- [EXTRAIT FOURNI]
2022-01-15T11:23:29+01:00

L’Évangile du mois de novembre 2021

Le dimanche 14 novembre, nous prierons pour nos défunts et nous lirons un Évangile pour le moins bizarre.

Évangile de Jésus-Christ selon saint Marc

En ces jours-là, après une pareille détresse, le soleil s’obscurcira et la lune ne donnera plus sa clarté ; les étoiles tomberont du ciel, et les puissances célestes seront ébranlées. Alors on verra le Fils de l’homme venir dans les nuées avec grande puissance et avec gloire. Il enverra les anges pour rassembler les élus des quatre coins du monde, depuis l’extrémité de la terre jusqu’à l’extrémité du ciel. Laissez-vous instruire par la comparaison du figuier : dès que ses branches deviennent tendres et que sortent les feuilles, vous savez que l’été est proche. De même, vous aussi, lorsque vous verrez arriver cela, sachez que le Fils de l’homme est proche, à votre porte. Amen, je vous le dis : cette génération ne passera pas avant que tout cela n’arrive. Le ciel et la terre passeront, mes paroles ne passeront pas. Quant à ce jour et à cette heure-là, nul ne les connaît, pas même les anges dans le ciel, pas même le Fils, mais seulement le Père.

- [DONNÉES FOURNIES]
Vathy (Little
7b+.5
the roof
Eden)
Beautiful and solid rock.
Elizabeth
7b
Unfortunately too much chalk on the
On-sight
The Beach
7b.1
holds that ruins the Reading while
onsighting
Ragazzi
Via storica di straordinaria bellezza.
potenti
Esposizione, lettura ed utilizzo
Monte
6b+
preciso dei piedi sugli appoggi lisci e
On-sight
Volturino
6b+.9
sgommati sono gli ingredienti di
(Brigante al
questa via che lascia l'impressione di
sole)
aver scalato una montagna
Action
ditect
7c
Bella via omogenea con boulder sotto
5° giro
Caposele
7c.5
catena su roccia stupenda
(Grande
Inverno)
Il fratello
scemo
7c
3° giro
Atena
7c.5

- [CONSIGNE 1] Recopiez mot pour mot le passage de l'extrait de l'Évangile qui commence aux mots « 2022-01-15T11:23:29+01:00 » et se termine après les mots « le moins bizarre. ».
- [CONSIGNE 2] Transformez en tableau Markdown les lignes du listing, de la première jusqu'à celle qui contient « sgommati sono gli ingredienti di » comprise. Le tableau aura deux colonnes, « N° » et « Ligne du listing », et ne reprendra pas les lignes vides.
L'extrait et le listing n'ont aucun rapport l'un avec l'autre.

- [RÉSULTAT ATTENDU 1]
2022-01-15T11:23:29+01:00

L’Évangile du mois de novembre 2021

Le dimanche 14 novembre, nous prierons pour nos défunts et nous lirons un Évangile pour le moins bizarre.

- [RÉSULTAT ATTENDU 2]
| N° | Ligne du listing |
|---|---|
| 1 | Vathy (Little |
| 2 | 7b+.5 |
| 3 | the roof |
| 4 | Eden) |
| 5 | Beautiful and solid rock. |
| 6 | Elizabeth |
| 7 | 7b |
| 8 | Unfortunately too much chalk on the |
| 9 | On-sight |
| 10 | The Beach |
| 11 | 7b.1 |
| 12 | holds that ruins the Reading while |
| 13 | onsighting |
| 14 | Ragazzi |
| 15 | Via storica di straordinaria bellezza. |
| 16 | potenti |
| 17 | Esposizione, lettura ed utilizzo |
| 18 | Monte |
| 19 | 6b+ |
| 20 | preciso dei piedi sugli appoggi lisci e |
| 21 | On-sight |
| 22 | Volturino |
| 23 | 6b+.9 |
| 24 | sgommati sono gli ingredienti di |